“Fall back!” Rose called to their soldiers. “Get behind us!”
Rowena rushed to meet them. “Finish them!” she shouted, calling down her own jagged lightning. “Every single one!”
Wren flexed her fingers.
“No!” said Rose, grabbing her wrist. “We’ll push them back to the river. Block them off at the bridge. That will give us time to tend to the injured. There must be hundreds of healers among us now.”
Rowena curled her lip. “All this new power and you’re still gutless.”
Rose shoved her aside. “Move.”
Wren shot a warning look at Rowena as she marched after her sister.
Many of the Arrows were fleeing now, but a foolish hundred or so were still pushing forward, trying to breach the golden gates. To Wren’s surprise, they swung open, as though to welcome them.
Rose whipped her head around. “The gates have been breached!”
“Not breached,” said Wren uneasily. “They’ve been opened, Rose. I think we’ve been betrayed.”
Wren hoped she was mistaken, but as they made their way toward the palace, her worry only grew. Inside the courtyard, some of the guards had turned their swords on the witches. And, worse than that, Captain Davers was standing at the gates, ushering more Arrows inside.
Wren broke into a run. “You filthy traitor! I’ll have your head for this!”
“Wren, the children!” Rose pointed to the rose garden, where a group of young witches were cowering behind Celeste, who was wildly swinging a long sword at anyone who dared come near them.
“Seize them!” shouted Captain Davers. “Take out as many witches as you can!”

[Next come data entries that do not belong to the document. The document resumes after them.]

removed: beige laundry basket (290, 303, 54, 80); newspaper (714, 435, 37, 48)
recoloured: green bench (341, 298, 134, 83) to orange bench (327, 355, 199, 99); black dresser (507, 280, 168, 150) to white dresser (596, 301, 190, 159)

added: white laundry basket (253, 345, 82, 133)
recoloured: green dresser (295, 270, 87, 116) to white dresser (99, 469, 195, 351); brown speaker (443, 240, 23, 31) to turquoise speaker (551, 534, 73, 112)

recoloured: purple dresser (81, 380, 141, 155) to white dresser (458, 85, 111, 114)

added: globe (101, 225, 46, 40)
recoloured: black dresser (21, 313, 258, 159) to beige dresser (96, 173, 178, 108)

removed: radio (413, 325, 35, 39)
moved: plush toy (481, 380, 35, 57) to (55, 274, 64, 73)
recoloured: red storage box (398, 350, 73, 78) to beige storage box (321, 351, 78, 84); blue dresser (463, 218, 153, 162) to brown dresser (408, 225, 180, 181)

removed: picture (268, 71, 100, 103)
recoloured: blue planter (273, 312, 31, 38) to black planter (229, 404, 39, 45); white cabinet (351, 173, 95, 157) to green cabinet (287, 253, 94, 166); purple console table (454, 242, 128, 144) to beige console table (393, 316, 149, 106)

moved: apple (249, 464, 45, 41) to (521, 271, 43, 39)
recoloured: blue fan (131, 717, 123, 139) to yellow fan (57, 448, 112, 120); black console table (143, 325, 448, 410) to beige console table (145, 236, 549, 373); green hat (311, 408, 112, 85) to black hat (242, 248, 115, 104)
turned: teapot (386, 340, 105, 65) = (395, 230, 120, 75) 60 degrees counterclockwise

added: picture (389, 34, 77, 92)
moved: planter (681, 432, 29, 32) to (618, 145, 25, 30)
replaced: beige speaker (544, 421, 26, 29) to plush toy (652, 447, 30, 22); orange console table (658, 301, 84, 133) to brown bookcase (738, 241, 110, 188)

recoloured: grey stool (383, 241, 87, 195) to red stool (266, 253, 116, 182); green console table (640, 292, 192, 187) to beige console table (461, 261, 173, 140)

To Wren’s mounting horror, more guards turned on the witches, but whether it was from fear of their newfound power or some pre-concocted plan, she didn’t know. Before Rowena could cast a deadly strike, Davers knocked her out with the hilt of his sword. Grady and Cathal went down next, while Tilda ducked to narrowly avoid a flying axe. Even with the witches’ restored powers, they were hopelessly outnumbered.
By the garden, Thea had commandeered a sword and had managed to reach Celeste, but they were under siege, both of them struggling to protect the young witches in their charge. Wren and Rose split up by the fountain, Rose rushing to help the children, while Wren went after Davers, who, in the absence of Edgar Barron, had assumed the role of traitorous ringleader. Wren had never liked the man, and now she knew why.
The Captain of the Anadawn Guard was expecting her. They met by the ramparts, where he raised his shield, blocking her tempest magic while twelve of his best soldiers surrounded him. Traitors, every last one of them. But Wren kept her eyes on Davers.
It was like Banba always said. Take out the leader, and the rest will fall.
“No wonder Barron made it so far with a turncoat like you to help him,” hissed Wren.
Davers jabbed his sword, pressing her back against the ramparts. Wren flexed her fingers, willing her warrior strand to kick in so she could swipe it from him. “The old ways were working just fine,” he said, as though this was a conversation and not a fight to the death.“Anadawn was safe. Peaceful.”
“Not for us,” said Wren, slinging another ball of wind.
Davers ducked to avoid it. “Barron is right. No one should have this much power. It’s not natural. It’s not right.”
Wren’s fists crackled. “If you truly cared about what’s right, you would have given us a chance to rule.”
He made a noise of derision. “How can you rule a kingdom when you can’t even control the guests in your own palace?”
Wren raised her fist, but when she looked up to summon a bolt of lightning, she found herself pinned by a familiar seething gaze. She barely had time to think before Edgar Barron leaped from the ramparts and came down on her like a ton of bricks. Wren collapsed underneath him, her head connecting with the stone ground in a sickening crack.
Stars swarmed her vision, and for a brief, crucial moment, she slipped from consciousness. When she came to, she was limp on her feet, with a dirty rag stuffed in her mouth. Barron held her hands behind her back as he dragged her across the courtyard. The Arrows parted around them, clearing a pathway to the fountain.
“Here’s a tip from me to you,” Barron hissed in her ear. “When you attack an enemy,alwaysmake sure you finish the job.”
Wren spat the rag from her mouth, but her head was swimming and she couldn’t think straight, let alone summon a morsel of magic. She struggled feebly as she was shoved into the fountain. As death lapped at her knees, Wren was dimly aware of her sister shouting her name. Celeste was screaming. And Thea, too. But no one came to help her.
They were all going to die here, on the precipice of possibility, the last of the witches lost to the pages of a soon-to-be forgotten history.
Wren scrabbled backward in the fountain, cold water lacing herchest as she tried to escape from Barron’s grasp. But he crawled in after her, his blue eyes alight with violence.